Along for every step of the way of the creative process is Nolan’s wife and producer, Emma Thomas. “The team at Imax has been a tremendous artistic collaborator,” she says. “They’ve helped us to push major boundaries with each project.”
When Thomas saw the first aerial footage from “Dunkirk” she knew how immersive the experience was going to be for the audience. “Those Spitfire sequences completely blew my mind, and the image clarity that’s achieved with Imax technology is stunning,” she says. “The Imax experience can’t be replicated at home, and it creates a legitimate urge to get out of your house.”
Cinematographer Hoyte Van Hoytema has shot both “Interstellar” and “Dunkirk” for Nolan, while also lensing the James Bond adventure “Spectre” in the Imax format, and understands that the technology allows for innovative decisions that might otherwise be unattainable.
Van Hoytema is also a pioneer in operating a hand-held Imax camera on-set during traditional photography. “Hand-held creates a very direct and reactive relationship with the subject,” he says. “Needless to say, the size of the Imax camera is a limiting factor. It became an obsession for us to apply the pure window of Imax the same way as one would do with any other camera. After some engineering, training and intuitive cooperation, we really reached a point where the initial limiting factors weren’t an issue anymore. This process taught me to not dismiss a technical mind when inventing and creating compelling images. Engineering and aesthetics, like form and function, are all connected.”
|Director Ron Howard’s “Apollo 13” was remastered into the Imax format using Imax DMR for its re-release in theaters in 2003.|
“Avatar” was a pivotal moment for Imax, and it still stands as the highest-grossing Imax film of all time. It also became a cultural sensation in China and that helped to spur rapid theatrical growth in that market.
“Avatar” also helped to kick-off the 3D movement, which when applied correctly, has yielded phenomenal results for moviegoers, and has given filmmakers an added creative dimension with which to experiment. “When the film leaves our hands, we have no control over how it’s being shown on screen. But when a film is presented on an Imax screen, we know what we’re getting into, and it’s the best. It’s seeing it the way it was meant to be seen,” says Jon Landau, COO of Lightstrom Entertainment, who has worked on the “Avatar” universe with filmmaker James Cameron.

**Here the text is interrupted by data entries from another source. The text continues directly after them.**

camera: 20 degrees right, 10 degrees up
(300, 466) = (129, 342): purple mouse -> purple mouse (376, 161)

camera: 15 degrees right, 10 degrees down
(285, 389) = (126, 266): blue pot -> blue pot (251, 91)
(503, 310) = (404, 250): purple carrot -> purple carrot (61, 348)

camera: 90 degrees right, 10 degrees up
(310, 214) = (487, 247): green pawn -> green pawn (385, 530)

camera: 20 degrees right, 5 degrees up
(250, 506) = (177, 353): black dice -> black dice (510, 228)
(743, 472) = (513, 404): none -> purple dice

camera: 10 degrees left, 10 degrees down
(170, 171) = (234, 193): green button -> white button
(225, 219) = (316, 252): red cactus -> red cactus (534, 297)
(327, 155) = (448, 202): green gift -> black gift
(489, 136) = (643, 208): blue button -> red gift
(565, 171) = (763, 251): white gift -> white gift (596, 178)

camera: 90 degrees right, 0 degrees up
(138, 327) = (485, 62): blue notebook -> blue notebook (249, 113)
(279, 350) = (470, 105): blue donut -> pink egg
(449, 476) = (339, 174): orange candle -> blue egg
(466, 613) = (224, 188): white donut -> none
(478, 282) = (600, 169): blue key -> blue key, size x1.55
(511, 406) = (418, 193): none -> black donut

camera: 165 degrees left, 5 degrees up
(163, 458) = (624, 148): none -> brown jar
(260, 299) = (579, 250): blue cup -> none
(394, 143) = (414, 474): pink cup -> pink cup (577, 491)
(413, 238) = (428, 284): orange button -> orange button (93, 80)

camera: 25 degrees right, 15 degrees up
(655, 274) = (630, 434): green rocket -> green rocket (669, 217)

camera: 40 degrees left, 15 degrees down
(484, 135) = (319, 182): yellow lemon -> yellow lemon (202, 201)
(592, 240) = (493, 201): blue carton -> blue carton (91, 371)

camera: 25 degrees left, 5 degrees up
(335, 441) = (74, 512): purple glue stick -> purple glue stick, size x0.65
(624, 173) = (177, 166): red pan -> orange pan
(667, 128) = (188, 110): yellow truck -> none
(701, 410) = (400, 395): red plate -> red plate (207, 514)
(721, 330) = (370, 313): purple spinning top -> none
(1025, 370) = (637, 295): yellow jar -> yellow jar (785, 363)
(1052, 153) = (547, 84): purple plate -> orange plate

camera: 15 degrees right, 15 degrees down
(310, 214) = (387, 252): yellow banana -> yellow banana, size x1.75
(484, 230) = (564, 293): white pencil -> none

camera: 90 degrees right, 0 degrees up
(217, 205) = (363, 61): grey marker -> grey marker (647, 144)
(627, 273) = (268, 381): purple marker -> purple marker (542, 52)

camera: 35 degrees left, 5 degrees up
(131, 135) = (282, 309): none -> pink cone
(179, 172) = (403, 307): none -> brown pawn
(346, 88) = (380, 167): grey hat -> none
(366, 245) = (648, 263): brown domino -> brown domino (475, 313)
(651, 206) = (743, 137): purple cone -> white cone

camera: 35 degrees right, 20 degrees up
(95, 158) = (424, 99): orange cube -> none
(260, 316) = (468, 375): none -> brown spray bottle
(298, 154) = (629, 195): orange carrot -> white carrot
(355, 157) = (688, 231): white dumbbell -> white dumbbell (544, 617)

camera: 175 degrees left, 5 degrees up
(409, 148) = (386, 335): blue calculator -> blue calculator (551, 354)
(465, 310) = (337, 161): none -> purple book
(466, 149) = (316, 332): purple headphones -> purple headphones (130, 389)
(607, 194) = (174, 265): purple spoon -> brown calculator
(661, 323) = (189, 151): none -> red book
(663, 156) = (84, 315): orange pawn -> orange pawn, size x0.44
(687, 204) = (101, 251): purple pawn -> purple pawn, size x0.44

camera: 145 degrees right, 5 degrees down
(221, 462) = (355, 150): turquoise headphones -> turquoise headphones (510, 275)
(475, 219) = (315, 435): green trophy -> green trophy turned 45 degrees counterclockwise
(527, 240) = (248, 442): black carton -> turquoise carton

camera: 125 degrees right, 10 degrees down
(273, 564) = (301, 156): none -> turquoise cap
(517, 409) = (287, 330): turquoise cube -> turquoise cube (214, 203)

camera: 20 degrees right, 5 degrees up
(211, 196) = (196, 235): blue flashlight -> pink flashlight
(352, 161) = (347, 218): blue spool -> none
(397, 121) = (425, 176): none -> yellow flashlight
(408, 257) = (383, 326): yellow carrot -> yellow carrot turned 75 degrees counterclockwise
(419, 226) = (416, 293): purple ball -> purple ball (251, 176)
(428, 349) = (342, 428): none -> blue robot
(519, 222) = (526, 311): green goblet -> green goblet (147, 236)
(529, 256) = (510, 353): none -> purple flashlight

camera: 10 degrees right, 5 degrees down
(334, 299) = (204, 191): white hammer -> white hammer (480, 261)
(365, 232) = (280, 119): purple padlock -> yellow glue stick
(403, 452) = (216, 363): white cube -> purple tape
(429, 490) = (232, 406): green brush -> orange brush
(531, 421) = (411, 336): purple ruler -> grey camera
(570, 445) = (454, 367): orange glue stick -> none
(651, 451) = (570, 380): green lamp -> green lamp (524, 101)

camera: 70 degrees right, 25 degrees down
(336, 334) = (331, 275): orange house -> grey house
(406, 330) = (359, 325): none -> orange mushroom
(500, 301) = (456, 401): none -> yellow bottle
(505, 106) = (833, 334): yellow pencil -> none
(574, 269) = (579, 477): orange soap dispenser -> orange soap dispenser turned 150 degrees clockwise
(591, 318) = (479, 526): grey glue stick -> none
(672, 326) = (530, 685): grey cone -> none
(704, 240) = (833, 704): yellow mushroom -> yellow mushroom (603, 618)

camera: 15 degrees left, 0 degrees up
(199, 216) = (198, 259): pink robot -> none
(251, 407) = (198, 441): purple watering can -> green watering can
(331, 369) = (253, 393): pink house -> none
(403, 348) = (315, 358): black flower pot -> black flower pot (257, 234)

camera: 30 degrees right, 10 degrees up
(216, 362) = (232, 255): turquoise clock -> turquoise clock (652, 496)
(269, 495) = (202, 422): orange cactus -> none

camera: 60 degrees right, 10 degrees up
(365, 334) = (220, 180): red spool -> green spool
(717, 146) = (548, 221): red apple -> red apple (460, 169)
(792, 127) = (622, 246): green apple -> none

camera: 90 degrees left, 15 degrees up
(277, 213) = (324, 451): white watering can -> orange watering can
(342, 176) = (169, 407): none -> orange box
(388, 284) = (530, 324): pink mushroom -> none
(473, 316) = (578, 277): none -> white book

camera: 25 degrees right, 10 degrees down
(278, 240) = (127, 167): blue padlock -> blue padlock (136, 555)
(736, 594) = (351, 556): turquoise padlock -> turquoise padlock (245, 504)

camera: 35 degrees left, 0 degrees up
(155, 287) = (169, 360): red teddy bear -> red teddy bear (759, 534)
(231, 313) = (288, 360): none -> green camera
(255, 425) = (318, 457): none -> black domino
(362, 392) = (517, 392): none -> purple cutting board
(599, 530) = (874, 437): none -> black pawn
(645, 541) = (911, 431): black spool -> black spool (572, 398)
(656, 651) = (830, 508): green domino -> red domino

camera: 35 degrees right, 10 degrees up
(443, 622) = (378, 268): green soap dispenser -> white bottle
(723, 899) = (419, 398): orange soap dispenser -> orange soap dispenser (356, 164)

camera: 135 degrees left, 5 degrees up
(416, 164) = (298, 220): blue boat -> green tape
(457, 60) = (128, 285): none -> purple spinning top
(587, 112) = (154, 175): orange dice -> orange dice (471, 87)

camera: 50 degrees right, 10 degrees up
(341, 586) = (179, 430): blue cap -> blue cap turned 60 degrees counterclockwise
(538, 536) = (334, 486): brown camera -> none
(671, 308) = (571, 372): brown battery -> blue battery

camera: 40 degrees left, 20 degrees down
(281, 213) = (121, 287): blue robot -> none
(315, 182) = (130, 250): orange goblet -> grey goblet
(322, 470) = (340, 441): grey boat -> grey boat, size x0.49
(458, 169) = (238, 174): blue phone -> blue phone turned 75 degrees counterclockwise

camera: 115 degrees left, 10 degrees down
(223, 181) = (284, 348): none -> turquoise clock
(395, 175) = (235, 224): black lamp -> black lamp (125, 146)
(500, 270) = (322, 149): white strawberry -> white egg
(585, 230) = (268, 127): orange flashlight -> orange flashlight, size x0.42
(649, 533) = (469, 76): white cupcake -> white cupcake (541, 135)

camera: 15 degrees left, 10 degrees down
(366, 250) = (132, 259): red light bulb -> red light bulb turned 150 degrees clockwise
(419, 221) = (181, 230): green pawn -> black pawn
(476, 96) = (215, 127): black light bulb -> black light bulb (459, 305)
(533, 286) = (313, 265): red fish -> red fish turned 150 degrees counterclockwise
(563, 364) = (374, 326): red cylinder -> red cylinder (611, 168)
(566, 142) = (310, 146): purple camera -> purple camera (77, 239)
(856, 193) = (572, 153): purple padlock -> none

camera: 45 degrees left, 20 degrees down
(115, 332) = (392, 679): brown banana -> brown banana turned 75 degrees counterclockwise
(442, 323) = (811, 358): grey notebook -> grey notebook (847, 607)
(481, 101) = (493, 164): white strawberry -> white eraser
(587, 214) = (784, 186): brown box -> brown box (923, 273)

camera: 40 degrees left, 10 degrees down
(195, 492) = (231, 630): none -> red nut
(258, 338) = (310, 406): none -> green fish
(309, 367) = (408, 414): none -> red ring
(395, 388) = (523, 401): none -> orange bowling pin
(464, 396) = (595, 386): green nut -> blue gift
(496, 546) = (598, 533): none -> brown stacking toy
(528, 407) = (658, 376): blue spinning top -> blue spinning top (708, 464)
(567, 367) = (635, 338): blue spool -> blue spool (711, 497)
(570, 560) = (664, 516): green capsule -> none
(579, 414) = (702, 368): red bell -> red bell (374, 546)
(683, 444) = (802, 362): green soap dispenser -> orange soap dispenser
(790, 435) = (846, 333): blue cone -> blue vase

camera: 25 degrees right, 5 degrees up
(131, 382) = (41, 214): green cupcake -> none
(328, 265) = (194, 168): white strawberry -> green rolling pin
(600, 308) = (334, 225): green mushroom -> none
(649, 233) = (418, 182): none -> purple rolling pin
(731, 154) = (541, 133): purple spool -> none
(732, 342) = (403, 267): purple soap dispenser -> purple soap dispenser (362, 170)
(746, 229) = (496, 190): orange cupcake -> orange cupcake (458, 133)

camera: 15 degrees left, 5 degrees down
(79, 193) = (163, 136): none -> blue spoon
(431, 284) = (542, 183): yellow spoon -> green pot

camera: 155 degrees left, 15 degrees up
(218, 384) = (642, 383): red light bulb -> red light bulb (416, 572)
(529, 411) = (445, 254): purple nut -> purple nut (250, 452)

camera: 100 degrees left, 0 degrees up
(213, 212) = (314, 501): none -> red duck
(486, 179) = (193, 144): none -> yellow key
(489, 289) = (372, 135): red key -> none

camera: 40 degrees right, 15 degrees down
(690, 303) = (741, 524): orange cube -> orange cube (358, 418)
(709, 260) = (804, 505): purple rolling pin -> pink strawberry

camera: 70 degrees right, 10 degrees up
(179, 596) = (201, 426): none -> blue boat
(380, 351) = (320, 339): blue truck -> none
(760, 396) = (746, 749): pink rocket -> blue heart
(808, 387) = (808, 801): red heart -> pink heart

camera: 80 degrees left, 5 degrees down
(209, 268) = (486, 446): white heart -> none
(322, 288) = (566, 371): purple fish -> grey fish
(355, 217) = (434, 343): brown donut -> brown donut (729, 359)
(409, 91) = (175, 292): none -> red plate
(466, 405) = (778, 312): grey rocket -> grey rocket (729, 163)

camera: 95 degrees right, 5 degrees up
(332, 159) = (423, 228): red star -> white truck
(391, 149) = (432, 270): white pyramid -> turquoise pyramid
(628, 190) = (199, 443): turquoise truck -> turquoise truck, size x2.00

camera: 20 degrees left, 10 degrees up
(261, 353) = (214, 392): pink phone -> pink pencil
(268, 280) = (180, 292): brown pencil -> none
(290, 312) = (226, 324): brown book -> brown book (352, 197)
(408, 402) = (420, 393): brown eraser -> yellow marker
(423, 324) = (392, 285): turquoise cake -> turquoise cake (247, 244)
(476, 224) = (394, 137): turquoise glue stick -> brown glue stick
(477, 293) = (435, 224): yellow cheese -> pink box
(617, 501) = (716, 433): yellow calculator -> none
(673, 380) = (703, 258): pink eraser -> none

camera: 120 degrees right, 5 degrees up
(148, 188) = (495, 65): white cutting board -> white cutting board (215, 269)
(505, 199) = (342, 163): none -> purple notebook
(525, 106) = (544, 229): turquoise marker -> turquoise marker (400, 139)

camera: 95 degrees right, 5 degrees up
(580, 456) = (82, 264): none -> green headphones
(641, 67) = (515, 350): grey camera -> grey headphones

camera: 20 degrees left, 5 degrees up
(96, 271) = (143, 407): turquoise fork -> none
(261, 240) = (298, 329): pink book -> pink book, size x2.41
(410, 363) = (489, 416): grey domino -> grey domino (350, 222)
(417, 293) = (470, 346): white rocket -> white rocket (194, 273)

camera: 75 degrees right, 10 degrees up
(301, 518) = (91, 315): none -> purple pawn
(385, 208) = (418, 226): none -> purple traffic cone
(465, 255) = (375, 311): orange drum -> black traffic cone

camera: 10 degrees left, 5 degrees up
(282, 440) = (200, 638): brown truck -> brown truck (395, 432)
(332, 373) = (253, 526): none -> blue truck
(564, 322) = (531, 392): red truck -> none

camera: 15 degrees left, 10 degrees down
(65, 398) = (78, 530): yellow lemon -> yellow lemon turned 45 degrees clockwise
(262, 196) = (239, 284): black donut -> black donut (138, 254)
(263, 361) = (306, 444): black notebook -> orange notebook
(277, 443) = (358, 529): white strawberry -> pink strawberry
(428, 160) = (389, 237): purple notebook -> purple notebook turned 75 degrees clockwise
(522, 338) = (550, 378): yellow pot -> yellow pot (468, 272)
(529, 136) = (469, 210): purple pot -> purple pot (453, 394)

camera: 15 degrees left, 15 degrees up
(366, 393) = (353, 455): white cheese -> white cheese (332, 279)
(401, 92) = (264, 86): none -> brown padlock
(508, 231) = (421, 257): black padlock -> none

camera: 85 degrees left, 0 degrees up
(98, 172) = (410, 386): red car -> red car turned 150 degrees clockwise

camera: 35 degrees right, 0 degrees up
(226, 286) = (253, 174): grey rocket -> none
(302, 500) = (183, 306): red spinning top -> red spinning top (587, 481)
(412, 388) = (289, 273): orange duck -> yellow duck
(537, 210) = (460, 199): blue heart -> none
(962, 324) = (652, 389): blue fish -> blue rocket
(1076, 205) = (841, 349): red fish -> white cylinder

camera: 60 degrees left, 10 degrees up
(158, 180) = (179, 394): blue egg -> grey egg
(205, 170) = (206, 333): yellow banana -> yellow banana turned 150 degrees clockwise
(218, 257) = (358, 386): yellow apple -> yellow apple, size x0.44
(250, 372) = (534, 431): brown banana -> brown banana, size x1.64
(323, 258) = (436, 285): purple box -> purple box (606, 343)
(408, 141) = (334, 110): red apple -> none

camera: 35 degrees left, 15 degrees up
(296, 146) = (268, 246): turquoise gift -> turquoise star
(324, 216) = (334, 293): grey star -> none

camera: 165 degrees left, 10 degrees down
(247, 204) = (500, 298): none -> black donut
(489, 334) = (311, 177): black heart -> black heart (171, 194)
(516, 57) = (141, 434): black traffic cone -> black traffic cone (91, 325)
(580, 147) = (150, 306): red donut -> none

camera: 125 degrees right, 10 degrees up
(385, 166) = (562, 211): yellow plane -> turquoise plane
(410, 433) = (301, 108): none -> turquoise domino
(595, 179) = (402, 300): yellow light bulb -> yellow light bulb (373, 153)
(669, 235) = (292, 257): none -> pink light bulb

Plus, having the capacity to show the multilayered world of “Avatar” in the Imax format was an extremely exciting prospect on an artistic level. “Imax technology reassures us that we’re getting the best of the best, and for the way Jim makes his films, where there’s an attention to detail in every frame, it’s helped us craft something where the effects are always in service of the story,” Landau says. “The upcoming sequels will truly transport audiences to another world, and that’s what audiences want these days — that feeling of escape.”
And never forget the dynamism that Ron Howard’s “Apollo 13” demonstrated after it was re-mastered into Imax using Imax DMR, and then re-released in theaters in 2003. It was the first Hollywood film ever to use that process and became the case study that Imax used to pitch studios to get them to release their films in the format.
“It was a delightful experience as I’ve always been an Imax fan, and had always dreamed of doing a project in the format,” says Howard. “Creatively, it was unique, because I had to go back with my editor, Dan Hanley, and he removed 12 minutes of footage to meet the maximum platter size at the time. And I think that version is better. It was an unexpected lesson and a great artistic exercise. The format is so inviting and immersive without being exhaustive, and even in the more intimate moments, the Imax image allows for a level of intimacy that really draws the viewer into the story.”